Action requise: Poursuivez, s'il vous plaît, le récit de l'expulsion des représentants lors du coup d'État du 2 décembre, en reprenant après sa dernière phrase.

Texte d'étude:
M. Mounet donna alors lecture de l’article 68 de la Constitution. Mais le commandant Saucerot l’interrompant, donna l’ordre à ses soldats de pousser les représentants devant eux. Les cris de Vive la Répub1ique ! Vive la Constitution ! répondirent à cette violence. Il fallut arracher les représentants de leurs bancs, et les traîner hors de la salle. Un vieillard de soixante–quinze ans, le général Leydet, honorable républicain, montra une énergie qu’on n’attendait point d’un homme de cet âge.

Pendant cette scène, MM. Canuet et Favreau étaient allés chercher le président Dupin, qui se tenait coi dans son appartement. Il fallut le pousser jusque dans la salle des séances, pour l’obliger à remplir le rôle qui lui était naturellement dévolu. M. Véron rapporte que son premier mot, en entrant dans la salle, fut celui-ci :

« Messieurs, vous vous plaigniez que l’on ne respecte pas la Constitution et vous ne respectez pas une consigne. »

Tant de lâcheté suffit pour expliquer le succès du coup d’Etat du 2 décembre. Le représentant Demousseaux de Givrey passe à M. Dupin une écharpe autour du corps, et l’oblige enfin à balbutier un discours à la troupe dans lequel il était question du respect dû à la Constitution.

Un soldat, prenant en pitié l’attitude de M. Dupin, et donnant à sa protestation sa juste valeur, il s’écria :

« Çà, c’est pour la farce ! »

Le général Leydet essaya de rendre à M. Dupin un peu de courage, et de le rappeler au sentiment de sa dignité ; d’autres représentants lui reprochèrent également sa lâche irrésolution. Le successeur de Boissy-d’Anglas ne trouva que ces mots pour toute réponse :

« Il est évident que le droit est pour nous ; mais ces messieurs ont la force. Nous n’avons qu’à nous en aller. » Et il donna l’exemple de la retraite.

Les représentants étaient déjà refoulés dans la grande salle où sont les statues de Mirabeau et de Bailly ; on les repoussa encore hors du palais. Arrivés sur la place de Bourgogne, ceux qui venaient d’être ainsi expulsés trouvèrent entre les mains des soldats le général Radoult-Lafosse, et deux autres représentants, MM. Arbey et Toupet des Vignes, qui venaient d’être arrêtés pour avoir harangué la troupe. Des protestations s’élevèrent contre ces arrestations illégales, mais les plus ardents, et même MM. Fayolles, Paulin, Durieu et Vreilhard-Laterisse, furent eux-mêmes arrêtés sur l’ordre du colonel du 6e de ligne, M. Gardarens de Boisse.

Les prisonniers furent conduits au ministère des affaires étrangères, où MM. Eugène Sue, Chanay et Benoît (du Rhône) furent bientôt amenés à leur tour.

M. Granier de Cassagnac a trouvé quelques paroles pour louer à la fois la convenance de M. le commandant Saucerot dans cette circonstance, ainsi que les ménagements de ses gendarmes.

Les représentants chassés du palais législatif apprirent bientôt que leurs collègues se réunissaient en assez grand nombre à la mairie du Xe arrondissement et ils s’y portèrent. On connaissait d’ailleurs les dispositions des habitants de ce quartier, et des renseignements certains avaient fait connaître qu’on pouvait compter sur le concours des gardes nationaux de la 10e légion et de son honorable colonel, M. Lauriston.

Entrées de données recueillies
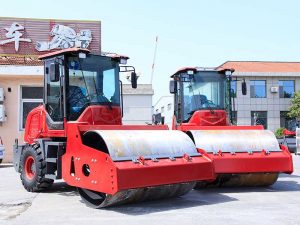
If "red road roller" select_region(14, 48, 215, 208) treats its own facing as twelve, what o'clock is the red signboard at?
The red signboard is roughly at 7 o'clock from the red road roller.

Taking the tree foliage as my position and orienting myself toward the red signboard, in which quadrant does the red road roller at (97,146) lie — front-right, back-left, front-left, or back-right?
front-left

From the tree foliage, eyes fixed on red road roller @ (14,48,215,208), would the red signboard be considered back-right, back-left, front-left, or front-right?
front-right

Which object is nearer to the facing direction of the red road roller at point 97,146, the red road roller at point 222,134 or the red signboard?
the red road roller

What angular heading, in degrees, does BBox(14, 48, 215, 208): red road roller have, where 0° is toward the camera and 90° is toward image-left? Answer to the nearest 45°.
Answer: approximately 315°

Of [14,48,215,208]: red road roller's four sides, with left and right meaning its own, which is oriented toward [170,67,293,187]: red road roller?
left

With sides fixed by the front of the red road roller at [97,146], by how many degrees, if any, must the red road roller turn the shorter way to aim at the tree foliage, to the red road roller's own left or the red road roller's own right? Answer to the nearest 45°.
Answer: approximately 90° to the red road roller's own left

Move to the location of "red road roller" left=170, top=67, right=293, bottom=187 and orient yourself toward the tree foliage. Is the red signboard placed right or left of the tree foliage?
left
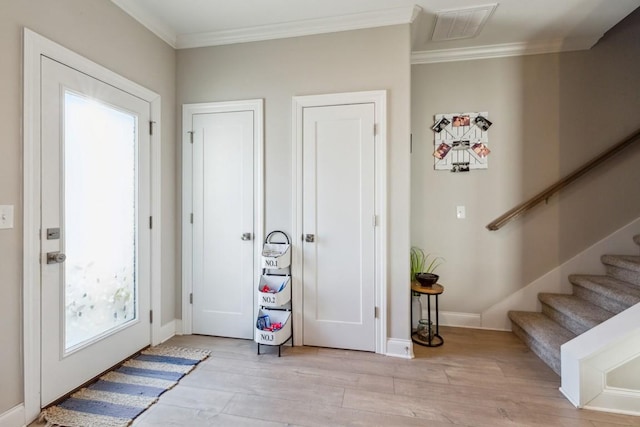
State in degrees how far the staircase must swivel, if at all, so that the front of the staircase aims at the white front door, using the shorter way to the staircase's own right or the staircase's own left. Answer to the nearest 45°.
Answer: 0° — it already faces it

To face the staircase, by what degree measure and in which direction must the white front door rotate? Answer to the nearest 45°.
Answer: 0° — it already faces it

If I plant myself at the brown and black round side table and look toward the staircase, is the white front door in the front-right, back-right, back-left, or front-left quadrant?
back-right

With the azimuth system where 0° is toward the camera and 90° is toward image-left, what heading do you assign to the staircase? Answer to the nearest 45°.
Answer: approximately 45°

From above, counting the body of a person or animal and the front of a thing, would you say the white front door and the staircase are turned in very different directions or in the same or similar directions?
very different directions

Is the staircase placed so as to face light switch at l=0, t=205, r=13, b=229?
yes

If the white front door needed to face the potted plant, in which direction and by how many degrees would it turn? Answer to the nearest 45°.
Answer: approximately 45° to its left

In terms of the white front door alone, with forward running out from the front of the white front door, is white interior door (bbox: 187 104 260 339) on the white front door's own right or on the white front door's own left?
on the white front door's own left

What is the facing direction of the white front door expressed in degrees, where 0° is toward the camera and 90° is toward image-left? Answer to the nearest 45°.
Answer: approximately 315°

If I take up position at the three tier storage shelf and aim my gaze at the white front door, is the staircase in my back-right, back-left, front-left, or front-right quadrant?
back-left
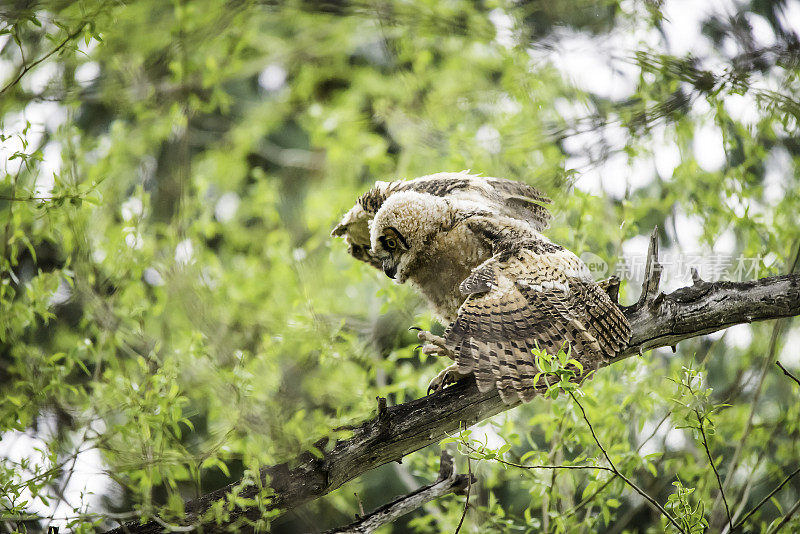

Résultat obtenu:
D’autres représentants, qui faisaient partie du cercle des Pyramides, s’y trouvaient réunis dans le même moment.

Des sentiments divers agitaient cette fraction de la droite : les uns, à l’exemple de M. Dupin, n’étaient pas éloignés de se ranger du côté du plus fort ; les autres inclinaient pour faire respecter la Constitution.

M. Léon Faucher prit la parole dans cette réunion, pour appuyer les prétentions de la présidence ; il voulait seulement que la prolongation des pouvoirs présidentiels fût obtenue par les voies légales et parlementaires.

Cet ancien ministre du Président de la République n’avait pas été éloigné, si nous en croyons M. Granier de Cassagnac, de se prêter à un coup d’Etat ; mais il aurait voulu que le chef du pouvoir exécutif lui abandonna l’initiative et se confiât à son habileté.

« Je le conduirai à son but avait-il dit, mais il faut qu’il me laisse faire. »

Les choses avaient tourné autrement, et le coup d’Etat était devenu un fait accompli sans l’immixtion de M. Léon Faucher.

Nous citons le fait, mais nous nous refusons d’y croire.

Un représentant prit la parole à son tour ; il ne contesta pas que la Constitution et la légalité avaient été mises un peu de côté, mais il représenta qu’il valait mieux accepter le fait accompli que de plonger le pays dans les horreurs de la guerre civile. Cette assemblée, adoptant ce conseil, repoussa les propositions de M. Léon Faucher, et résolut de laisser faire. M. Crémieux avait réuni, comme nous l’avons déjà dit, dans sa maison, rue des Petits-Augustins, n° 1, un certain nombre de représentants de la gauche. La police, avertie à temps, avait fait cerner la maison et arrêté là dix représentants. Ceux-ci, conduits par un détachement et escortés par de nombreux agents, faillirent être délivrés à l’entrée du pont Neuf, par un rassemblement considérable, que dirigeait M. Malardier (de la Nièvre).

Ce courageux républicain, avait passé son écharpe et s’était présenté devant la troupe pour la rappeler à son devoir. Le commandant du détachement n’hésita pas à charger la multitude désarmée, qui entourait déjà ses soldats et allait leur enlever les prisonniers.

Deux cents autres représentants, qui affluaient chez M. Daru, rue de l’Université, et dont quarante environ s’étaient portés, dans la matinée, au palais de l’Assemblée, comme nous l’avons raconté, eurent l’initiative de transférer le siége de l’Assemblée nationale à la mairie du Xe arrondissement, rue de Grenelle-Saint-Germain, n° 7. Il était alors onze heures du matin. Un certain nombre de représentants, appartenant à la droite, y étaient déjà installés dans la grande salle, au premier étage, depuis neuf heures et demie. Quelques gardes nationaux, convoqués à domicile par le colonel de la 10e légion, se présentaient à l’appel, et leur nombre eût bientôt considérablement grossi, si la troupe, qui occupait la mairie, ne leur eût barré le chemin. Le maire du Xe arrondissement, M. Roger, arriva en même temps que le commissaire de police du quartier de Babylone, M. Lemoine Tacherat. Leur présence fut saluée de cris d’enthousiasme de : Vive la Constitution ! vive La République ! que poussèrent les gardes nationaux présents.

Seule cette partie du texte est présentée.